So, it’s been a while since I’ve posted to this blog. This is apparently “what happens” to most blogs. In my case, the flu, catching up again at work (once upright), and a bit of bump in my thesis are what happened.
It appears that my thesis advisor feels I’ve bitten off more than he feels it is appropriate to chew. The area of work and community is not his bailiwick, and I have not, yet, had a chance to talk with my second reader about this. But, I fear that the formalities of thesis writing may be on the primary advisor’s side. The topic will have to be cut, slashed, and burned. Much of the reading I have been doing—and intend to continue doing because it is pertinent to my interests—will likely not apply to the thesis in the end.

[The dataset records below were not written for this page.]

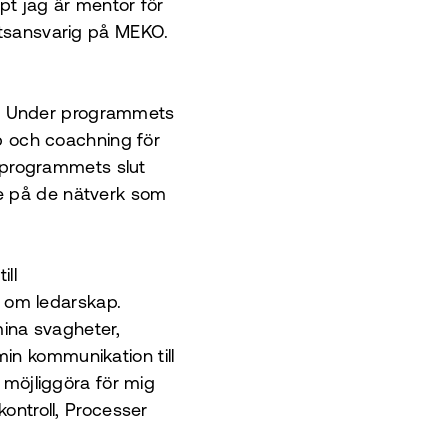
t jag är mentor för
hetsansvarig på MEKO.
5. Under programmets
 och coachning för
er programmets slut
re på de nätverk som
ill
 om ledarskap.
ina svagheter,
in kommunikation till
h möjliggöra för mig
kontroll, Processer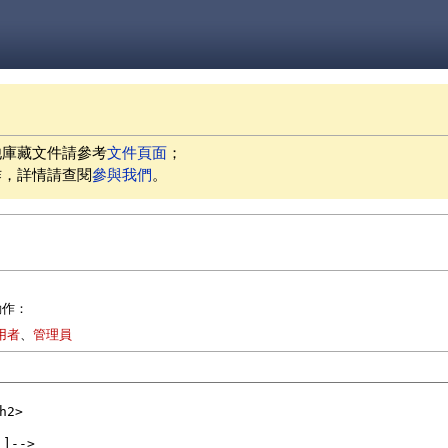
他庫藏文件請參考
文件頁面
；
作，詳情請查閱
參與我們
。
動作：
用者
、
管理員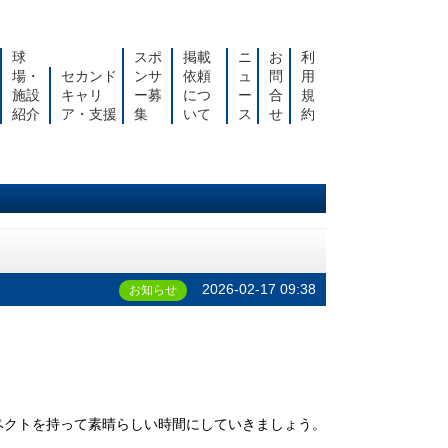
球
スポ
掲載
ニ
お
利
場・
セカンド
ンサ
依頼
ュ
問
用
施設
キャリ
ー募
につ
ー
合
規
紹介
ア・支援
集
いて
ス
せ
約
2026-02-17 09:38
お知らせ
ペクトを持って素晴らしい時間にしていきましょう。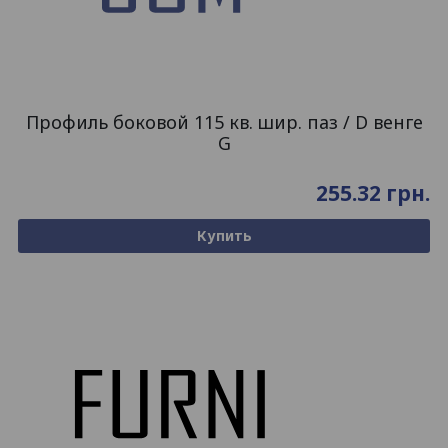
Профиль боковой 115 кв. шир. паз / D венге
G
255.32
грн.
Купить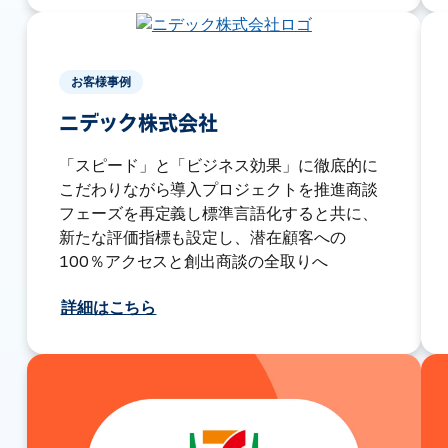
お客様事例
ニデック株式会社
「スピード」と「ビジネス効果」に徹底的に
こだわりながら導入プロジェクトを推進商談
フェーズを再定義し標準言語化すると共に、
新たな評価指標も設定し、潜在顧客への
100％アクセスと創出商談の全取りへ
詳細はこちら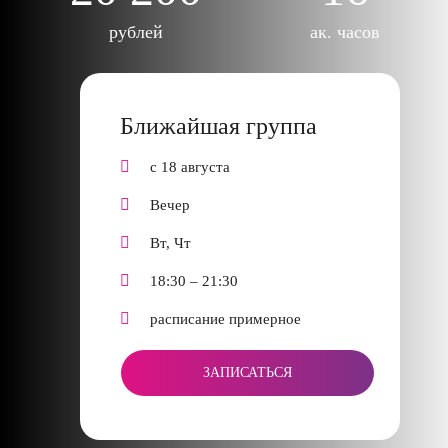
рублей
ак. часов
Ближайшая группа
с 18 августа
Вечер
Вт, Чт
18:30 – 21:30
расписание примерное
ЗАПИСАТЬСЯ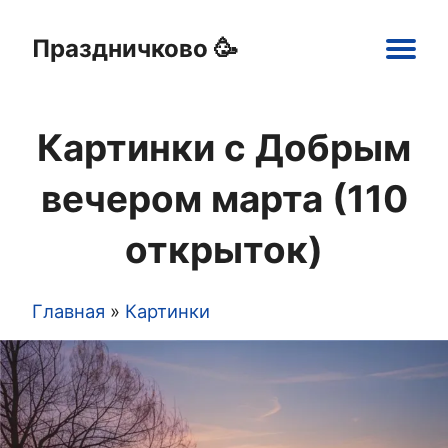
Праздничково 🥳
Main
navigation
Картинки с Добрым
Праздники
Открытки
Шаблоны
Картинки
вечером марта (110
открыток)
Главная
Картинки
Строка
навигации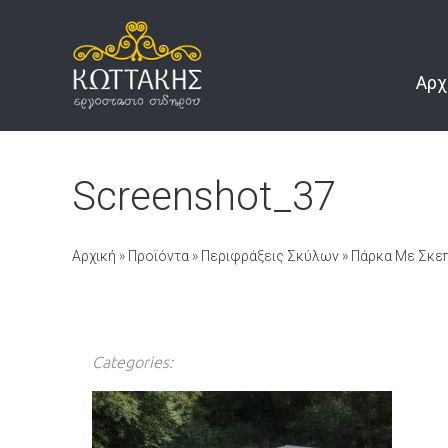
Αρχ
Screenshot_37
Αρχική
»
Προϊόντα
»
Περιφράξεις Σκύλων
»
Πάρκα Με Σκε
Categories: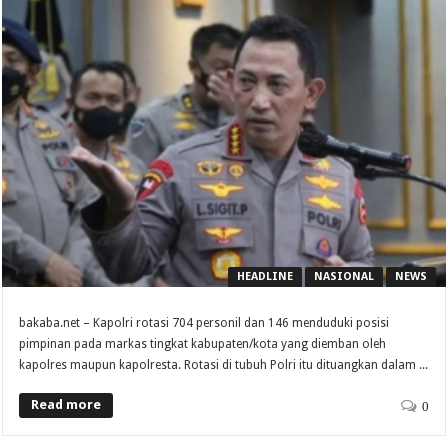
HEADLINE
NASIONAL
NEWS
bakaba.net – Kapolri rotasi 704 personil dan 146 menduduki posisi
pimpinan pada markas tingkat kabupaten/kota yang diemban oleh
kapolres maupun kapolresta. Rotasi di tubuh Polri itu dituangkan dalam ...
Read more
0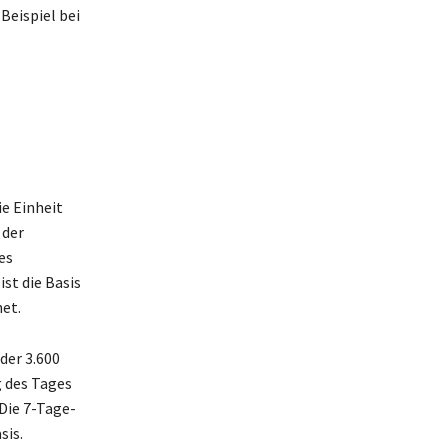
Beispiel bei
e Einheit
 der
es
st die Basis
et.
der 3.600
g des Tages
Die 7-Tage-
sis.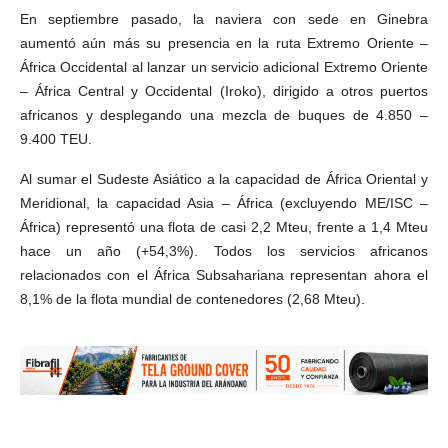
En septiembre pasado, la naviera con sede en Ginebra
aumentó aún más su presencia en la ruta Extremo Oriente –
África Occidental al lanzar un servicio adicional Extremo Oriente
– África Central y Occidental (Iroko), dirigido a otros puertos
africanos y desplegando una mezcla de buques de 4.850 –
9.400 TEU.
Al sumar el Sudeste Asiático a la capacidad de África Oriental y
Meridional, la capacidad Asia – África (excluyendo ME/ISC –
África) representó una flota de casi 2,2 Mteu, frente a 1,4 Mteu
hace un año (+54,3%). Todos los servicios africanos
relacionados con el África Subsahariana representan ahora el
8,1% de la flota mundial de contenedores (2,68 Mteu).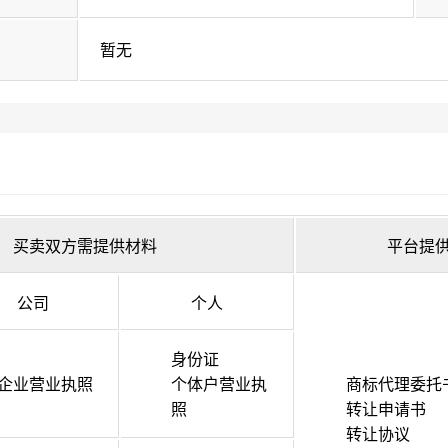
暂无
买卖双方需提供材料
平台提
公司
个人
身份证
企业营业执照
个体户营业执
商标代理委托
照
转让申请书
转让协议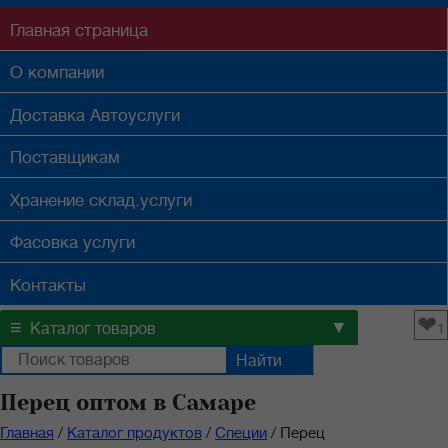
Главная
страница
О компании
Доставка
Автоуслуги
Поставщикам
Хранение
склад.услуги
Фасовка
услуги
Контакты
❤
≡
▼
Каталог товаров
1
Перец оптом в Самаре
Главная
/
Каталог продуктов
/
Специи
/
Перец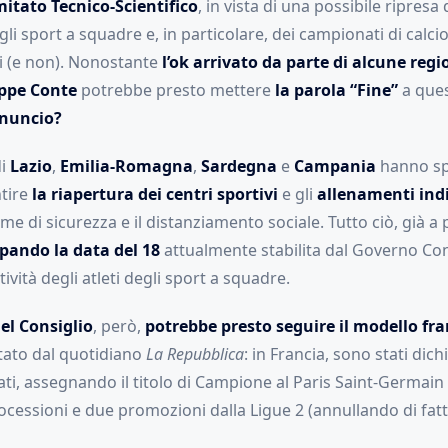
itato Tecnico-Scientifico
, in vista di una possibile ripresa 
li sport a squadre e, in particolare, dei campionati di calci
ci (e non). Nonostante
l’ok arrivato da parte di alcune regi
ppe Conte
potrebbe presto mettere
la parola “Fine”
a ques
nnuncio?
di
Lazio
,
Emilia-Romagna
,
Sardegna
e
Campania
hanno sp
tire
la riapertura dei centri sportivi
e gli
allenamenti indi
e di sicurezza e il distanziamento sociale. Tutto ciò, già a p
ipando la data del 18
attualmente stabilita dal Governo Con
tività degli atleti degli sport a squadre.
del Consiglio
, però,
potrebbe presto seguire il modello fr
tato dal quotidiano
La Repubblica
: in Francia, sono stati dich
ati, assegnando il titolo di Campione al Paris Saint-Germai
ocessioni e due promozioni dalla Ligue 2 (annullando di fatto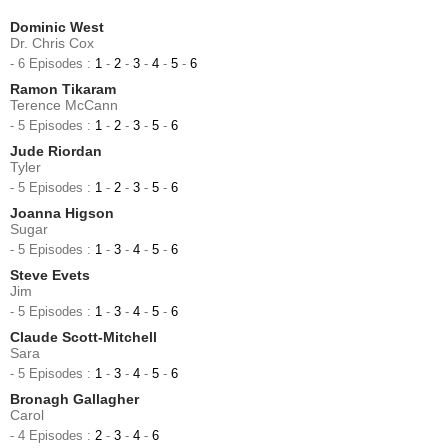
Dominic West
Dr. Chris Cox
- 6 Episodes :
1
-
2
-
3
-
4
-
5
-
6
Ramon Tikaram
Terence McCann
- 5 Episodes :
1
-
2
-
3
-
5
-
6
Jude Riordan
Tyler
- 5 Episodes :
1
-
2
-
3
-
5
-
6
Joanna Higson
Sugar
- 5 Episodes :
1
-
3
-
4
-
5
-
6
Steve Evets
Jim
- 5 Episodes :
1
-
3
-
4
-
5
-
6
Claude Scott-Mitchell
Sara
- 5 Episodes :
1
-
3
-
4
-
5
-
6
Bronagh Gallagher
Carol
- 4 Episodes :
2
-
3
-
4
-
6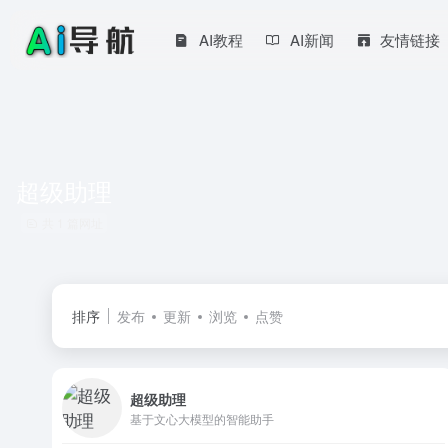
AI教程
AI新闻
友情链接
超级助理
共 1 篇网址
排序
发布
更新
浏览
点赞
超级助理
基于文心大模型的智能助手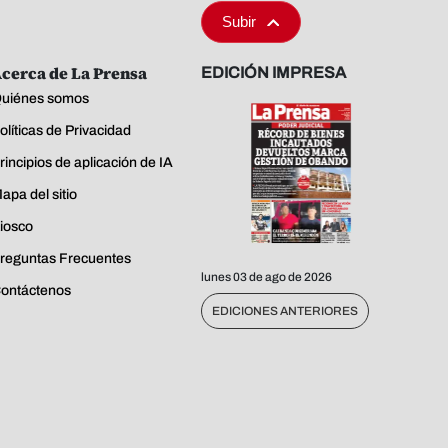
Subir
cerca de La Prensa
EDICIÓN IMPRESA
uiénes somos
olíticas de Privacidad
rincipios de aplicación de IA
apa del sitio
iosco
reguntas Frecuentes
lunes 03 de ago de 2026
ontáctenos
EDICIONES ANTERIORES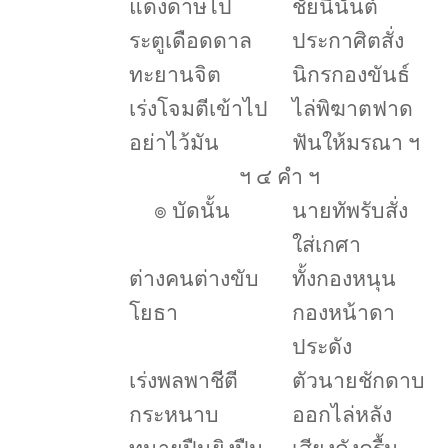
แดงดาษไป
ชัยนี่นันต์
ระตูเดือดดาล
ประกาศิตสั่ง
ทะยานจิต
นิกรกองขันธ์
เร่งโจมตีเข้าไป
ไล่พิฆาตฟาด
อย่าไว้มัน
ฟันให้มรณา ฯ
ฯ ๔ คำ ฯ
๏
บัดนั้น
นายทัพรับสั่ง
ใส่เกศา
ต่างคนต่างขับ
ทั้งกองหนุน
โยธา
กองหน้าดา
ประดัง
เร่งพลพาชีตี
ตัวนายชักดาบ
กระหนาบ
ออกไล่หลัง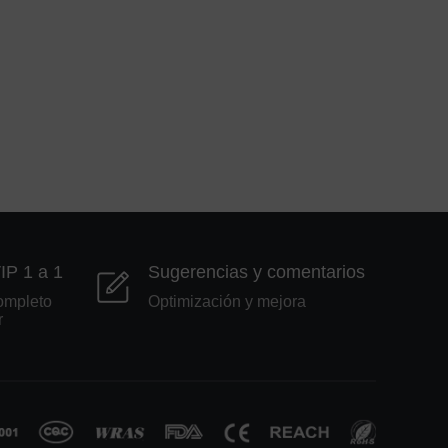
VIP 1 a 1
Sugerencias y comentarios
ompleto
Optimización y mejora
r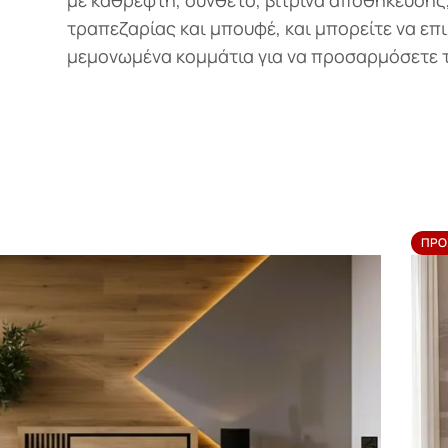
με καθρέφτη, σύνθετο, βιτρίνα αποθήκευσης,
τραπεζαρίας και μπουφέ, και μπορείτε να επιλ
μεμονωμένα κομμάτια για να προσαρμόσετε 
ΠΡΟ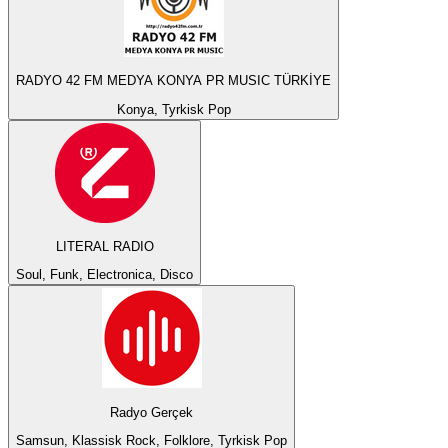
RADYO 42 FM MEDYA KONYA PR MUSIC TÜRKİYE
Konya, Tyrkisk Pop
LITERAL RADIO
Soul, Funk, Electronica, Disco
Radyo Gerçek
Samsun, Klassisk Rock, Folklore, Tyrkisk Pop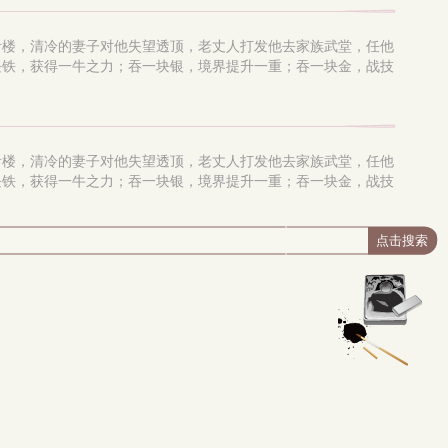
青楼，清冷的妻子对他失望透顶，老丈人打发他去家族武堂，任他
块铁，获得一牛之力；吞一块银，境界提升一重；吞一块金，战技
青楼，清冷的妻子对他失望透顶，老丈人打发他去家族武堂，任他
块铁，获得一牛之力；吞一块银，境界提升一重；吞一块金，战技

And, I have some significant amount of work to do before I can convince my advisor that I do not intend, nor do I feel it is within my responsibility or capability, to convince other people what “integrity” is or how to be a “moral person.” I only want to help people who are already aware of challenges to their integrity to address those challenges in a manner that allows them to retain that precious integrity. That’s enough of a task, I think.
The other day I was up early reading as usual, and I came across a fascinating quote in Good Work: When Excellence and Ethics Meet by Gardner, Csikszentmihalyi, and Damon:” “ . . . This is why we speak not of just “good work” but of “good work in difficult times. Not difficult, necessarily in terms of daily creature comforts, but difficult in terms of people’s ability to know the right thing to do and remain in their professions.”
David Whyte remains an important contributor to my thinking on this topic. He is a consulting corporate poet. The professor for one of my classes this quarter was consulting at Shell when Whyte came to speak there. It was interesting to hear about Whyte’s work from a perspective other than that of his work. It gave me hope.
I’m on the right track here, and Gardner, Csikszentmihalyi, and Damon have tread it before me, though perhaps they turned down a different path further on than I intend to take.